If you read this text. As of 06.03.2022 - this is the fastest slider lookup algorithm ever created!
No x64-x86 algo ever came close. No known asic or fpga implementation scratched this performance.
We are scratching at the 100 Billion Lookup/ second mark here - which is insane since the best cpu algo can do 10Gigalookups / 16 Cores at the moment.
tcusr wrote: ↑Mon Mar 07, 2022 9:40 pm
how expensive is a branch inside a GPU? why don't you try kogge stone or dumb7fill just for D1/D2?
kogge stone and dumb7fill is there already and performans quite well. But I always had the bitreverse intrinsics in the back of my head.
Turns out that was the correct approach - 100 Billion Lookups/s achieved.
So what is the suprise with cuda?
Lookups are expensive - even a constexpr inline array (which is inline and not the same as __constant__) lookup is ~8x slower than 10-12 instructions!
So I can confirm here 100% that calculating the knight/king moves from scratch is cheaper than looking up one single element in an 64 slot array. mailbox algos are DOA on the current gpu architecture.
To answer your question: Most branches get compiled away into branchless code. So its very very cheap to branch. What is not cheap is having thread divergence but thats another topic. Also I am not using the advanced cuda scheduling features like graphs or streams yet.
What is still Todo
I want to see if my AST generator leads to a new algorithm - http://www.talkchess.com/forum3/viewtop ... 80#p922256
but after that I will take a hard look at cuda cores - not even the new neural network popxor network first but I want to see if I can solve sliding pieces with matrix multiplication directly. If you take the board and multiply it by some matrix and get the correct result or a unique offset directly it should be fast also.
I would not mind having all chess code eaten by linear algebra.
Taking ideas is not a vice, it is a virtue. We have another word for this. It is called learning.
But sharing ideas is an even greater virtue. We have another word for this. It is called teaching.
Its the expected performance - and a great example why benchmarking is hard. I specifically set Bitrotation as first and last algo so everyone here can see the impact when you are missing some warmup code. 55.99 vs 63.09
But I would not call that "looking tired" at all.

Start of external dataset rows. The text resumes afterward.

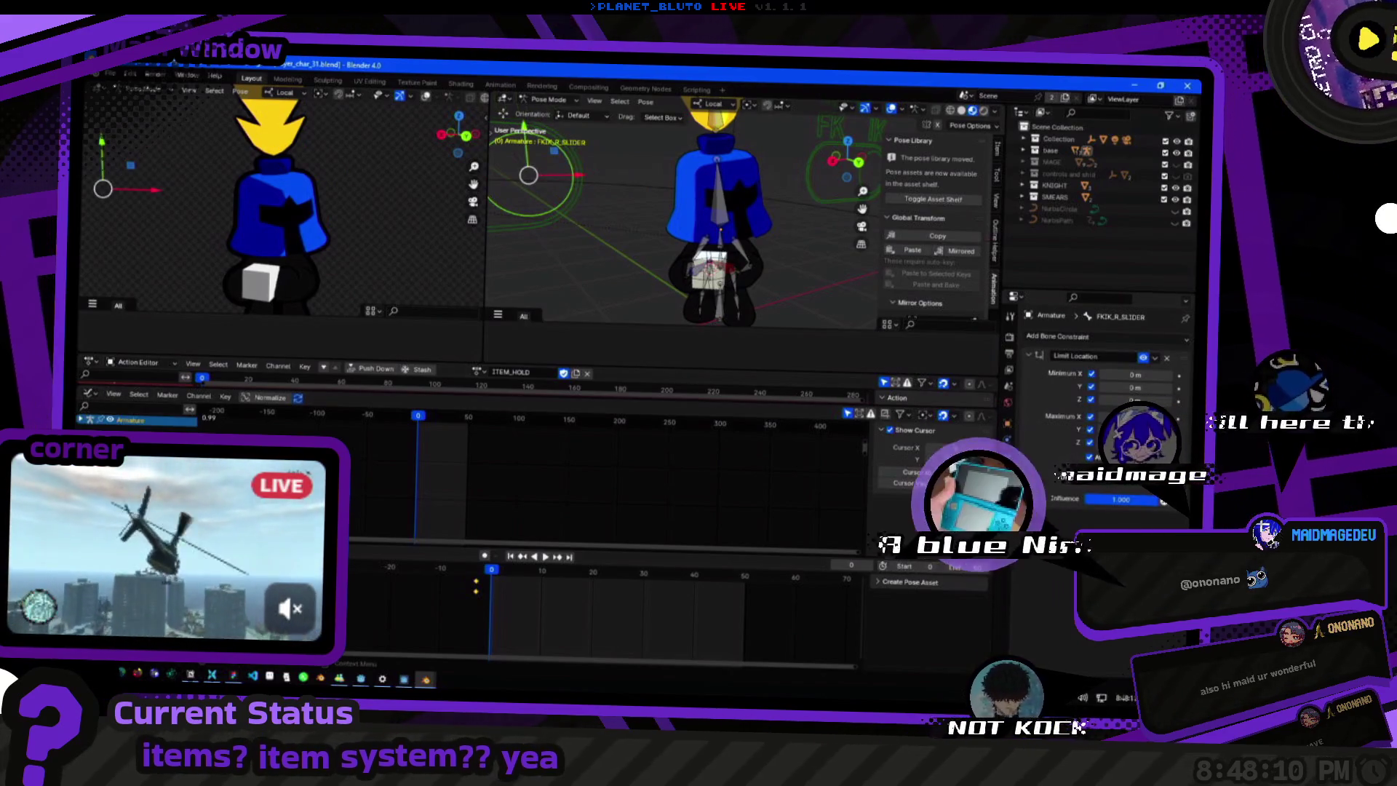
pyautogui.click(686, 288)
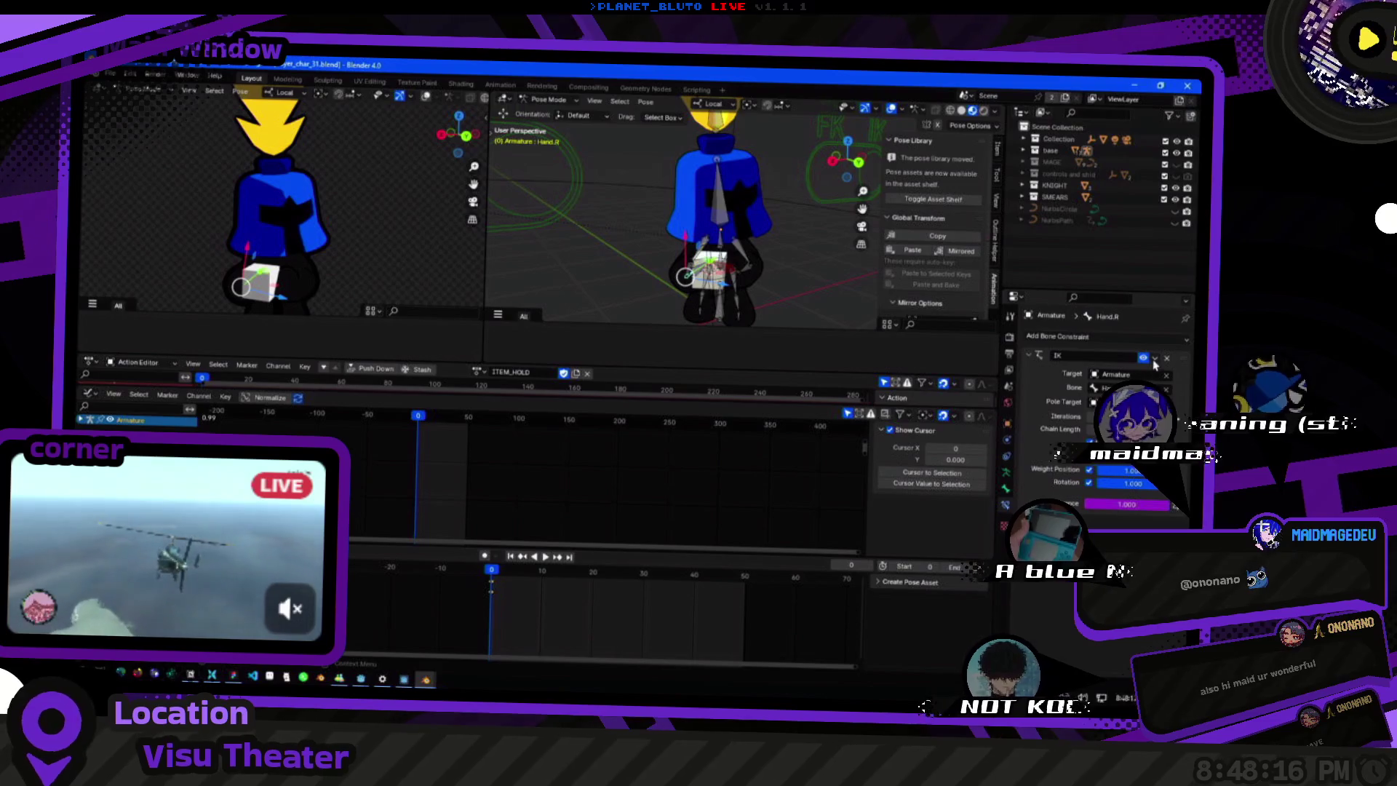
pyautogui.press('Escape')
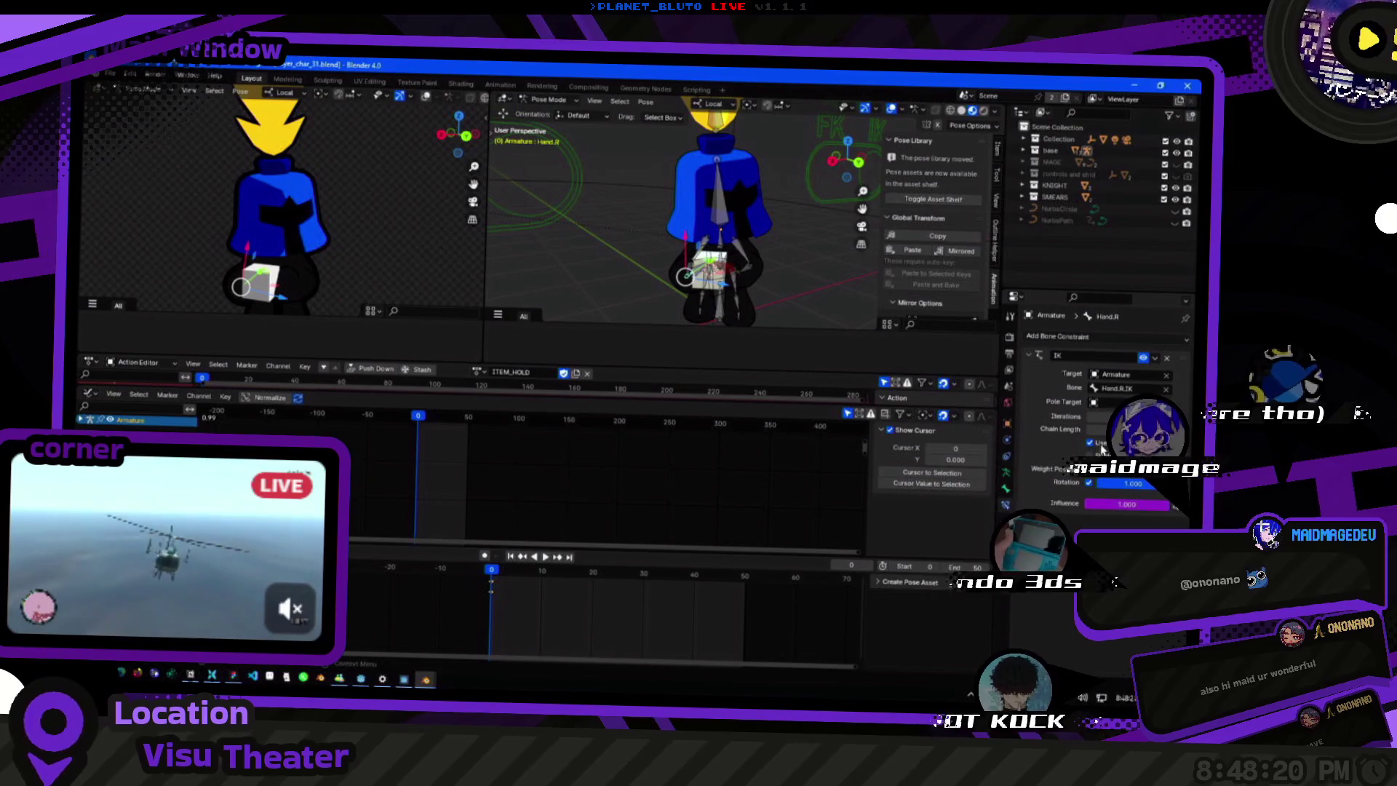
# Undo and redo a few times while inspecting the rig, then switch over to Godot.
pyautogui.press('ctrl+z')
pyautogui.press('ctrl+shift+z')
pyautogui.press('ctrl+z')
pyautogui.press('ctrl+shift+z')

This performance you probably would not even be getting close to with a 64 core ryzen system. Cool thing about "inline calculation" in cuda:
There is no memory pressure - so this will scale and scale and scale with future architecutures and multiple gpus.
I calculated it today. The 3090 reaches 100 Billion Lookups/s. I am writing results to memory to verify and force the compiler to emit correct code.
With 100 Billion lookups/s we are going to need 800Gbit of memory bandwidth which is 1/8th of the theoretical 936.2 GByte/s.
Having a code like PEXT or Fancy magic - that will need to 2-3x the amount of memory to be read before it is written afterwards.
In any case - calculation is slow enough to not be memory bound at the moment. That leaves room for algorithmic improvement. But the point I want to make is that currently this is writing to memory which for an actual movegenerator or engine this would only be an intermediate result which gets consumed or used elsewhere. So embedded in another algorithm this sliding piece code is faster than the numbers posted.
dangi12012 wrote: ↑Fri Mar 11, 2022 1:35 pm
Its the expected performance - and a great example why benchmarking is hard. I specifically set Bitrotation as first and last algo so everyone here can see the impact when you are missing some warmup code. 55.99 vs 63.09
I already wondered why you did Bitrotation twice, so I left the 2nd one out of the results. You seem to use CUDA 11.4, I used CUDA 11.6, this doesn't make much difference.
What strikes me is that the 'Switch Lookup' seems to be 10 times slower on RTX-2000 devices compared to RTX-3000 devices, I wonder why this is.
Above link is GLSL which compiles into spirv which is the equivalent of ptx.
Vulkan gives a better memorymodel than CUDA and runs on android, playstation, xbox IOS (Apple M1!! and MacOS) and almost everywhere else.
It will be interesting to see if the RDNA iGPU of a Ryzen performans faster than the 8 Cores of the system itself. (probably yes)
If a real hardware unified memory model is available like on M1 or on Consoles - I am certain that hybrid chess engines can easily offload some work the the igpu because there host device memory latency is non existent (still not single function calls but for at least 1M invocations of bulk load to be done in parallel)
All in all I can see a shift to Vk will increase boilerplate code to 1000x the current state - but there are ways to hide that code in a common header etc. But it is the right thing to do for computerchess.
One interesting point is if vk on nvidia could be faster than a cuda implementation.
My gut feeling is that there has to be a backend in the nvidia driver that actually translates any gpgpu language to the native HW language (of the architecture) - but there will have to be implementation specific differences.
spirV and ptx are too different to produce the same core assembly and same performance.
Not to mention that glsl opens the door to exotic hardware that are not gpus to begin with. This will be interesting to see! - but VK is the better road forward in any case.